The Oregon Board of Education voted 7-0 Thursday to approve the construction of two nearly 300-foot turbines at Clay High School that would provide 90 to 100 percent of the campus’ power.

At the price of $4 million in bonds also approved Thursday from the Toledo-Lucas County Port Authority, the 750-kilowatt turbines will unite the campus’ six different energy meters into one single source, and are projected to save at least the same $4 million over a 20-year period.

The school district will lease power from the wind energy company SUREnergy at a fixed rate for 15 years. The school’s roughly $3,500 monthly energy bill will remain about the same with the turbine as it is now, but the district would save money as conventional energy prices climb at a predicted rate of three to five percent each year. SUREnergy has also committed a $200,000 safety net to cover any shortfalls if the turbine produces less than expected.

“I’m excited and relieved,” said Bryan Rathburn, SUREnergy’s assistant sales director. “This will be a model for other school districts. There is no effective [wind power] funding mechanism for schools…it’s been very hard to do this before.”

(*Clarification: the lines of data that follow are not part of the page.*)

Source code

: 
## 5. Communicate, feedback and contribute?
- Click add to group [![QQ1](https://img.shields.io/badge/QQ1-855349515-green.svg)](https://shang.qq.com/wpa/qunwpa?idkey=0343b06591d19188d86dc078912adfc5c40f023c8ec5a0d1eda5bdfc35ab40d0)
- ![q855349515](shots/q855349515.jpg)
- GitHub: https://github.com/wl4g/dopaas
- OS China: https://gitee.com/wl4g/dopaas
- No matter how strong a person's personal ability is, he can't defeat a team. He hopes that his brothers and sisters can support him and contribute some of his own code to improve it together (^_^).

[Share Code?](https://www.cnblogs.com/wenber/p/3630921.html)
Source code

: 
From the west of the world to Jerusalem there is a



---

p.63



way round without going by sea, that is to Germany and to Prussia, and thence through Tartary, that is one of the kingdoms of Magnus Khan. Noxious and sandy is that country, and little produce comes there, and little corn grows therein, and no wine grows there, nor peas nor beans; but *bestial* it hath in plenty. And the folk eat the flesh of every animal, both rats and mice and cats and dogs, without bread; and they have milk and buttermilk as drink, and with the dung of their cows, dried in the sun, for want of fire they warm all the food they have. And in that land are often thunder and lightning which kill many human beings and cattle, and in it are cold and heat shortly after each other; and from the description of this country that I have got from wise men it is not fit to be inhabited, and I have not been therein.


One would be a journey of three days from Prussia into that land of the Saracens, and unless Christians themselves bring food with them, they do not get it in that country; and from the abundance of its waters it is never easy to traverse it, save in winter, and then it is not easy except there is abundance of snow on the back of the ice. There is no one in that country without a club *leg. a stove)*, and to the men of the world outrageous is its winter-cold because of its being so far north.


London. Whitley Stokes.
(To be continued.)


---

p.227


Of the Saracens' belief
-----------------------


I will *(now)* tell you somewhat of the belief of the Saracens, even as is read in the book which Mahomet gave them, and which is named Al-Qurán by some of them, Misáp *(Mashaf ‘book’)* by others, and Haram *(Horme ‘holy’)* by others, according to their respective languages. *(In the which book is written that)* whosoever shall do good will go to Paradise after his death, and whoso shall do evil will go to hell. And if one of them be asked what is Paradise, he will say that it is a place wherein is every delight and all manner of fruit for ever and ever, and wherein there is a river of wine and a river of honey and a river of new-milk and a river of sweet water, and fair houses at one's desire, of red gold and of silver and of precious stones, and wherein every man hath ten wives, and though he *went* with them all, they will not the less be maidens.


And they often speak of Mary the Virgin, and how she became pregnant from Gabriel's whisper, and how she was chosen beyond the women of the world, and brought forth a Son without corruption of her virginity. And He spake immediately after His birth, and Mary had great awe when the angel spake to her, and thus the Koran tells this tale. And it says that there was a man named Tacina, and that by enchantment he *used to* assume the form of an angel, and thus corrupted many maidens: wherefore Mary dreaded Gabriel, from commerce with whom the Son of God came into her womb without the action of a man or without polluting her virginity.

After 15 years, the district can either buy the turbines outright for their market value at that time, or keep buying monthly power from the turbine as it would from any other power plant.

Some local residents expressed concerns for wildlife. Mark Skolnicki, a volunteer lawyer for the Black Swamp Bird Observatory, told the school board at the meeting Thursday that the turbines could pose a risk for several wildlife protection laws, especially the Bald and Golden Eagle Protection Act, which can involve penalties of $200,000 for organizations. Mr. Skolnicki added the Western Lake Erie region has one of the largest concentrations of bald eagles outside of Alaska.

Charlie Schneider, a Clay High School teacher in environmental and agricultural technology, felt differently about the turbines’ impact.

“If you move away from coal, you’re helping the environment anyway,” Mr. Schneider said. “It’s a step in the right direction.”

Construction for the turbines is scheduled to begin near the end of the year or in early 2012.

In other matters Thursday, some teachers with the Oregon City Federation of Teachers attended the meeting to express solidarity and speak before the board. They had hoped the union and board of education would have reached a contract by this week. The current contract expires on July 31.